■ What to work on
What you should write out is every line from the one containing "left elbow: (1335, 1094)" to the end of the data, exactly and with nothing else.

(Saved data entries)
──────────
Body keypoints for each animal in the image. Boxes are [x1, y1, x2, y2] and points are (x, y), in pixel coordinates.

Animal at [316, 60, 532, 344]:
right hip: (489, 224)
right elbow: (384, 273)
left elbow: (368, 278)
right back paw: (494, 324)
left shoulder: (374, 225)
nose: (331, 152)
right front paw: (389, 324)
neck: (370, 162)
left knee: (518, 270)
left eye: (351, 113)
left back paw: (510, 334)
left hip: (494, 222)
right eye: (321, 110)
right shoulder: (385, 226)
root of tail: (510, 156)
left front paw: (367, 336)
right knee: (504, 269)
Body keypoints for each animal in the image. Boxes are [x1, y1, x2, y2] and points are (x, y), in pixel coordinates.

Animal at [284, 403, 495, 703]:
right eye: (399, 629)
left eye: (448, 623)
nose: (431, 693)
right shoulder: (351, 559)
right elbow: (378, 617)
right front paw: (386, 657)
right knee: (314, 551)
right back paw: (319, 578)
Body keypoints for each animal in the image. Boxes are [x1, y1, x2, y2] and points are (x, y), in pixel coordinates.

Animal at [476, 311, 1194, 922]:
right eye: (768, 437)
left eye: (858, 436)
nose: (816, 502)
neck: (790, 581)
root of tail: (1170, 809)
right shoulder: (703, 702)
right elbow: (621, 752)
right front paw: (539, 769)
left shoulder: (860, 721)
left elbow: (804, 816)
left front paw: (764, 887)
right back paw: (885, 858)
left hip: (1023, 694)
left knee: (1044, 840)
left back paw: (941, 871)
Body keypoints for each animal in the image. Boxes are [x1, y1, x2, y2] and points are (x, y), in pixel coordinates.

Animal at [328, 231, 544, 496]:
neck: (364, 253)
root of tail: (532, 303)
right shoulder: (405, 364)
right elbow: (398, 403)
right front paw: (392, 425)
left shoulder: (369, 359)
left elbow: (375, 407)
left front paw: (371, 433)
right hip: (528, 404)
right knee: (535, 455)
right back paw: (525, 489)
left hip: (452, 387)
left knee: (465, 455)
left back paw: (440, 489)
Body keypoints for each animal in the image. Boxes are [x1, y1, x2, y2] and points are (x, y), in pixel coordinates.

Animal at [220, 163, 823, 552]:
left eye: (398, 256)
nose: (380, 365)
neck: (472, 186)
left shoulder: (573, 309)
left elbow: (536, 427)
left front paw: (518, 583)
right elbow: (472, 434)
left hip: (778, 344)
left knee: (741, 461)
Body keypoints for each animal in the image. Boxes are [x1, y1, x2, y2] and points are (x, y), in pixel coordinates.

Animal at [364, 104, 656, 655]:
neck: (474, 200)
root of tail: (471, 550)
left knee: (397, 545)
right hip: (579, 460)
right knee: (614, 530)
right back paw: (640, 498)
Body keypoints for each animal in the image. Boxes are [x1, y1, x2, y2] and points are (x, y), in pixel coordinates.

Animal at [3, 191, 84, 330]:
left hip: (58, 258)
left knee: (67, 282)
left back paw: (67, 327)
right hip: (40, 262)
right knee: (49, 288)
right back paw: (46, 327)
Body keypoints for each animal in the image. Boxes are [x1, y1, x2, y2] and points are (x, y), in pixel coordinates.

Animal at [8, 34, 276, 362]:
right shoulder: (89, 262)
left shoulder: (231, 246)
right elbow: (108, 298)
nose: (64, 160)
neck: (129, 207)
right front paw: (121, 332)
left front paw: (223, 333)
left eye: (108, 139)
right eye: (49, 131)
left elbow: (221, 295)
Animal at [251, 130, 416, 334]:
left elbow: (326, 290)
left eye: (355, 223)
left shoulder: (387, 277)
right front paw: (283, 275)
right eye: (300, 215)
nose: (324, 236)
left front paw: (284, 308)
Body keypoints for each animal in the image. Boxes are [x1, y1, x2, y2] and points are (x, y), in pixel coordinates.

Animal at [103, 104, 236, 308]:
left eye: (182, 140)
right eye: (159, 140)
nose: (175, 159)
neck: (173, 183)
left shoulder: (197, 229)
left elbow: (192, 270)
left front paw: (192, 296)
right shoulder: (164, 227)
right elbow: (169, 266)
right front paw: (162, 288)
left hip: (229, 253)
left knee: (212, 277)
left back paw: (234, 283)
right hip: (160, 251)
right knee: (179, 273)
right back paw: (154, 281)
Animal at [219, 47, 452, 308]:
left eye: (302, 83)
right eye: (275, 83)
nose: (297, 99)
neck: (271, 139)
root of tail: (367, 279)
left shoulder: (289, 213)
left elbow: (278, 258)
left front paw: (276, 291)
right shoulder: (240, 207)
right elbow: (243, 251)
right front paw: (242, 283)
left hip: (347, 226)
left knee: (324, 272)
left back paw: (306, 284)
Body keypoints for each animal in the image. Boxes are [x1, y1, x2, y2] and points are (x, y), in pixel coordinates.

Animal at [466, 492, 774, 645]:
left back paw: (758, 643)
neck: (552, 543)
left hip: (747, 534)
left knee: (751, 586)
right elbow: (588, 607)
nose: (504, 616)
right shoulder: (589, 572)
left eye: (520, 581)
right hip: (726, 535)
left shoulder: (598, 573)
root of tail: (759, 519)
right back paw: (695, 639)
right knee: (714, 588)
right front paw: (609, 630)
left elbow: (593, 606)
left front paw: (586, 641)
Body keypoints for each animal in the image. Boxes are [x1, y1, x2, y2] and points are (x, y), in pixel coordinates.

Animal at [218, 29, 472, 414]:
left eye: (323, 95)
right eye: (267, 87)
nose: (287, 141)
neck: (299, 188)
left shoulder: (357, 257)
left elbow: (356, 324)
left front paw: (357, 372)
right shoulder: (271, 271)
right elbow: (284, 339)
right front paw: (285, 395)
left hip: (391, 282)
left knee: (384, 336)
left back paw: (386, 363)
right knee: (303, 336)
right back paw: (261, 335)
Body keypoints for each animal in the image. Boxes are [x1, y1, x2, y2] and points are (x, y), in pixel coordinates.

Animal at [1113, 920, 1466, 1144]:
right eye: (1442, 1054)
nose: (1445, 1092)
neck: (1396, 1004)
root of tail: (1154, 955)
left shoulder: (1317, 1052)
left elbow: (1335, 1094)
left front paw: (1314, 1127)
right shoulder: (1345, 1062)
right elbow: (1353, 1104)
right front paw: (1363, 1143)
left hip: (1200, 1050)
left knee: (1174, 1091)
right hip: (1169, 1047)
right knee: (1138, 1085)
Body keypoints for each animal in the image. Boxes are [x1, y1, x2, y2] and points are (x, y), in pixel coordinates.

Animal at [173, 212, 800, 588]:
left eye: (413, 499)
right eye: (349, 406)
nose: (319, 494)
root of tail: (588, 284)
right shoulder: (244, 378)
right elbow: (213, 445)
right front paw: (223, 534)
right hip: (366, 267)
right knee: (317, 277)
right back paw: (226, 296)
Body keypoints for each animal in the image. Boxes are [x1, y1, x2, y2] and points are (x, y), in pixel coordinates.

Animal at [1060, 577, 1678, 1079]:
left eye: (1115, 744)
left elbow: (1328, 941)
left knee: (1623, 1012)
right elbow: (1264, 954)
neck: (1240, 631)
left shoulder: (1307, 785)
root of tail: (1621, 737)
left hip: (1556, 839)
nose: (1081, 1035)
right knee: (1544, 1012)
──────────
■ Written answer
left elbow: (1335, 1094)
left front paw: (1314, 1127)
right shoulder: (1345, 1062)
right elbow: (1353, 1104)
right front paw: (1363, 1143)
left hip: (1200, 1050)
left knee: (1174, 1091)
right hip: (1169, 1047)
right knee: (1138, 1085)
Body keypoints for each animal in the image. Boxes are [x1, y1, x2, y2] and points are (x, y), in pixel coordinates.

Animal at [173, 212, 800, 588]:
left eye: (413, 499)
right eye: (349, 406)
nose: (319, 494)
root of tail: (588, 284)
right shoulder: (244, 378)
right elbow: (213, 445)
right front paw: (223, 534)
right hip: (366, 267)
right knee: (317, 277)
right back paw: (226, 296)
Body keypoints for each animal in the image. Boxes are [x1, y1, x2, y2] and points are (x, y), in pixel coordinates.

Animal at [1060, 577, 1678, 1079]:
left eye: (1115, 744)
left elbow: (1328, 941)
left knee: (1623, 1012)
right elbow: (1264, 954)
neck: (1240, 631)
left shoulder: (1307, 785)
root of tail: (1621, 737)
left hip: (1556, 839)
nose: (1081, 1035)
right knee: (1544, 1012)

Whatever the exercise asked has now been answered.